Dear Eunice Farmer: This fall my husband and I will be celebrating our 50th wedding anniversary. I would like to wear a long dress and jacket without too much fitting. If possible, I would like to be able to shorten the skirt after the affair so that I can get more wear out of it. -- Dorothy M.
Dear Dorothy: I have selected a wonderful pattern for many special occasions. If any readers have one coming up, you might want to buy this pattern now.
Butterick 5885, sized 8-24, is actually a three-piece ensemble. The skirt is straight; however, the outfit would look great with palazzo pants or an A-line skirt. The shell is semifitted, and the jacket comes in two lengths -- fingertip or full length. Select a drapey fabric that isn't stiff but has a little body. Satin-back crepe would be an excellent choice because you can use the satin side for the banding at the hem and sleeves.
Sew for a living
Dear Eunice Farmer: I just retired and have always loved to sew, but I never had enough time. I would like to start a little alteration service. I have a background in sewing and tailoring, but I have no idea how much to charge or how to get started. Please help -- your advice is always right! -- Ginnie L.

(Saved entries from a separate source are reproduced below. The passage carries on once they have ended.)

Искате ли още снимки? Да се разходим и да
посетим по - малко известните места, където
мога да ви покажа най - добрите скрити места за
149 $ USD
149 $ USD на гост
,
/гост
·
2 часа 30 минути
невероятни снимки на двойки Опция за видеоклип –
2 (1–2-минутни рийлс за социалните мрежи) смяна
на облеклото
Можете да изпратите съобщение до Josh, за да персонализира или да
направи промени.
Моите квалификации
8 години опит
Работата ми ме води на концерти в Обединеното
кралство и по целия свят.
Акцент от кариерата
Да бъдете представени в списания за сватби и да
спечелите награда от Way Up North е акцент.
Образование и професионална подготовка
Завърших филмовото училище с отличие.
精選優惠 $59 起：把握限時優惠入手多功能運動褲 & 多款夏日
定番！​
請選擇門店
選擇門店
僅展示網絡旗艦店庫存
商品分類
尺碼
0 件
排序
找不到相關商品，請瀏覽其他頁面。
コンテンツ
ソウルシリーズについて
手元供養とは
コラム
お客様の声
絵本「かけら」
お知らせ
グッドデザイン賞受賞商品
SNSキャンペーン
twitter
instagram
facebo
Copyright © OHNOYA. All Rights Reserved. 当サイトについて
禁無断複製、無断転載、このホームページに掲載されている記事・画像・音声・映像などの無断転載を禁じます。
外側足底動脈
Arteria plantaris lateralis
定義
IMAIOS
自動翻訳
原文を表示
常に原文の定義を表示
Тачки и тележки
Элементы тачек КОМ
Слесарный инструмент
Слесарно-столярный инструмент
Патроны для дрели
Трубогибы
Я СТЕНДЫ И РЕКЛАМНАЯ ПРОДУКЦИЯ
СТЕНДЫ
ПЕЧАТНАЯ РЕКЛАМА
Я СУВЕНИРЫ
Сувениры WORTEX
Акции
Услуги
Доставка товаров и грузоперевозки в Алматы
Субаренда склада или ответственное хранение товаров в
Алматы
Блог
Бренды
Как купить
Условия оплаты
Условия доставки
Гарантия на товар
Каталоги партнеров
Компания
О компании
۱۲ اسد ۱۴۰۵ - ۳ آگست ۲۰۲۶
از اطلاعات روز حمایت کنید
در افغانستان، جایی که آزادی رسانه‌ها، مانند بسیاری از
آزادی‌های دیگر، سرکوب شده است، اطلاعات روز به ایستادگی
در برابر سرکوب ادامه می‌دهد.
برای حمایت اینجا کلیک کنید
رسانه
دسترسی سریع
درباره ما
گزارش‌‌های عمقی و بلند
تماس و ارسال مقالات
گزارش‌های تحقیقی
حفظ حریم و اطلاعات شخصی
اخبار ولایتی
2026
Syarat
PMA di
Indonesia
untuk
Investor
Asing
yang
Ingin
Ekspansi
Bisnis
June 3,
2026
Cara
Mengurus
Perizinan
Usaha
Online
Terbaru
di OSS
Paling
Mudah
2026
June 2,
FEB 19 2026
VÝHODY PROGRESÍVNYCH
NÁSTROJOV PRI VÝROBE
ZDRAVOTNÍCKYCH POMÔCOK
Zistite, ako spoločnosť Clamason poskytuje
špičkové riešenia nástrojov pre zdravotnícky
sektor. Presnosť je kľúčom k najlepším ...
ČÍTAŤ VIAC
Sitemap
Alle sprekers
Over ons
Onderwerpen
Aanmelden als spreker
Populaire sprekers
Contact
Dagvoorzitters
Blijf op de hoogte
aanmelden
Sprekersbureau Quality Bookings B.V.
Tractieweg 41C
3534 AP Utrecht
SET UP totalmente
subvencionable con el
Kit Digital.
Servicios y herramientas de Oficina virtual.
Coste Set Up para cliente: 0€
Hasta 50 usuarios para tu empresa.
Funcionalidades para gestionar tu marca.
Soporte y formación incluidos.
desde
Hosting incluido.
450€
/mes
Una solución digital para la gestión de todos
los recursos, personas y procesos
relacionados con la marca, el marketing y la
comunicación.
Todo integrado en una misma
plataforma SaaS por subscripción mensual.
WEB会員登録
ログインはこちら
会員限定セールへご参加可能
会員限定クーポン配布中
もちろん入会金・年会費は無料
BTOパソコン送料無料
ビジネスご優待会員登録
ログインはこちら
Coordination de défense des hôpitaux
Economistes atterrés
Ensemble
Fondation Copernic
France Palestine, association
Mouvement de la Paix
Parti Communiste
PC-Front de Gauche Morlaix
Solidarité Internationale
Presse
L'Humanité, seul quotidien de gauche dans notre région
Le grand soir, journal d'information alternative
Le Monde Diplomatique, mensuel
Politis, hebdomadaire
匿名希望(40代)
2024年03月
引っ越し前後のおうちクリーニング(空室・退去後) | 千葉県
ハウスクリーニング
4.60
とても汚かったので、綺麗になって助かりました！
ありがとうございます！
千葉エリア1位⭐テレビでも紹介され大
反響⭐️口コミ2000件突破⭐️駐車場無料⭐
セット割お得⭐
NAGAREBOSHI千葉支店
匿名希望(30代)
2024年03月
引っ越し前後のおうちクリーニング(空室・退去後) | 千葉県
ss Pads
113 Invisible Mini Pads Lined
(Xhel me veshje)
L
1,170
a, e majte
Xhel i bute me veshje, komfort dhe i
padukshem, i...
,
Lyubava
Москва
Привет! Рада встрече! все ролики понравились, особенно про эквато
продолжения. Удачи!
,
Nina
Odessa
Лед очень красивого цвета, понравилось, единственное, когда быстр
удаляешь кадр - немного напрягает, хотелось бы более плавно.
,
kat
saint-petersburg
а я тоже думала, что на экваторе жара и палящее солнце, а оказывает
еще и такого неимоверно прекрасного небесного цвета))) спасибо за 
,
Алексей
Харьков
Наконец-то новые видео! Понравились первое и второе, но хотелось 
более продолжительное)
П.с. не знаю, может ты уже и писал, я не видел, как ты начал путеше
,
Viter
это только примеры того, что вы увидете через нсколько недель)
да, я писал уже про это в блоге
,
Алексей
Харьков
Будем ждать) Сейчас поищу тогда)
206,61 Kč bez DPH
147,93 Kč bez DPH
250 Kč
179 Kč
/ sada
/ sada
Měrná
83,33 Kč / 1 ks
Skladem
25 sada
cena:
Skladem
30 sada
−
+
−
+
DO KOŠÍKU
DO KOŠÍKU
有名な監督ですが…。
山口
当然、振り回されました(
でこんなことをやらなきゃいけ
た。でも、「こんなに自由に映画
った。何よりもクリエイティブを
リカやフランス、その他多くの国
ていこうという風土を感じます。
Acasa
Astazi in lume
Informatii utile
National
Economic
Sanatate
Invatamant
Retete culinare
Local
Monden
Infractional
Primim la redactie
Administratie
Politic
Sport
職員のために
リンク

Dear Ginnie: I love your idea. You won't have any trouble finding customers, because everyone is in need of simple alterations since clothes are so shapeless today.
I would go to your local dry cleaners -- they always need help. Another option is to work for an upscale shop in the alterations department. Then you will have an idea of how to begin and how much to charge. When you eventually work in your own home, you can charge less; however, don't sell yourself short. Decide what your time is worth and charge accordingly. Be upfront with your customers, and tell them you charge by the hour. If they change their minds, the price goes up.
This can be a very lucrative business, so be fair, be prompt, do great work, and you will be surprised how much money you can make doing something you enjoy!
Patterns from smaller firms
Dear Eunice Farmer: Recently I visited a large city and, of course, went to the fabric stores. I found several small pattern companies that had some unusual patterns I had never seen before. They were very up-to-date fashions. I am wondering why you don't recommend them in your column. -- Lynne C.
Dear Lynne: You are right; there are quite a few independent pattern companies today. Some of them are not as accurate as the major companies. Also, many leave too much to your imagination when it comes to instructions.
Unfortunately, I can only recommend patterns that are available in most areas. These smaller companies' patterns are sold in very, very few stores. You can be sure that I will be watching their progress, and when they are nationally available, I will be more than happy to promote them.
When your zipper doesn't slide up and down easily, rub the zipper with the point of a lead pencil -- the lead renews the zipper's use.